The Board advanced several rationales for striking down Boeing and LA Specialty Produce. The majority opined that those decisions failed to account for the economic dependency of employees on their employers. To maintain their employment, the Board said, employees will construe an ambiguous rule to prohibit activities protected by the NLRA, and the work rule therefore interferes with and restrains such activity. Additionally, the majority posited that Boeing placed too much weight on employer interests by not requiring the employer drafting the rule to narrowly-tailor the rule to only promote its legitimate and substantial interest.
Further, the Board rejected Boeing’s “categorical” approach to certain work rules. Moving forward, the Board will use a case-by-case analysis and assess the challenged rules, their language, and the employer interests actually invoked to justify the rules. Put simply, the Board will no longer categorize certain work rules as always lawful to maintain, as the Trump Board did with several work rules.
Applying its new standard, the Board affirmed an administrative law judge’s decision that the employer’s rules governing conflicts of interest, personal conduct, and confidentiality of harassment complaints violated Section 8(a)(1) of the Act. Notably, the Board remanded the employer’s investigation confidentiality rule to the ALJ to apply the Stericycle standard to that rule. Such action sets the stage for the Biden Board to formally overrule Apogee Retail, another Trump-era decision that held that employers may require employee confidentiality for the duration of an investigation.
Takeaways and What’s Next
This holding certainly eliminates employer certainty that delineated categories of work rules would always be held lawful. Employers must now assess its facially neutral work rules to determine if the rule – as analyzed by an ardently pro-employee and pro-union GC and Board – could reasonably be interpreted as interfering with or restricting employees’ exercise of activities protected by the NLRA. An employer would be justified in assuming that most work rules will be so interpreted by this GC and the Board. Employers must ask themselves if they can first articulate the legitimate and substantial interest the rule advances. And even if the employer can do so, it must then make a sober assessment as to whether the rule could be “more narrowly tailored” to advance that same interest.

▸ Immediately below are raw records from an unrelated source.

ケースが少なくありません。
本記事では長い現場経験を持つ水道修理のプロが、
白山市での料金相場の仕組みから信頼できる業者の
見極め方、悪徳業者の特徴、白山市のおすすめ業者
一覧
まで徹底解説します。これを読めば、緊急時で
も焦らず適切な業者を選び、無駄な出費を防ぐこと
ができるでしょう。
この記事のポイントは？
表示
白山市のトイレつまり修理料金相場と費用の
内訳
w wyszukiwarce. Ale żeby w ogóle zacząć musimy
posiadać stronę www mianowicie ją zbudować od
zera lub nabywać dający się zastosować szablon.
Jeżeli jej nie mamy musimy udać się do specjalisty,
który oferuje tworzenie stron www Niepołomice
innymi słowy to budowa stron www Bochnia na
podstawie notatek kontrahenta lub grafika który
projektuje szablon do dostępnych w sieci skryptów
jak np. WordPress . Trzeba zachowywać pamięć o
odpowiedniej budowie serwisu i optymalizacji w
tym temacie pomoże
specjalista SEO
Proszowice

This decision is likely a harbinger for coming Board decisions wielding this standard to find many of the same work rules held lawful under Boeing to now be unlawful. Civility rules, no-recording rules, rules prohibiting outside employment (because it can be used against union “salts” trying to obtain employment with employers and then organize those employers), investigative confidentiality rules, and media contact rules, among others, are likely on the Board’s chopping block. We will keep you updated concerning these developments.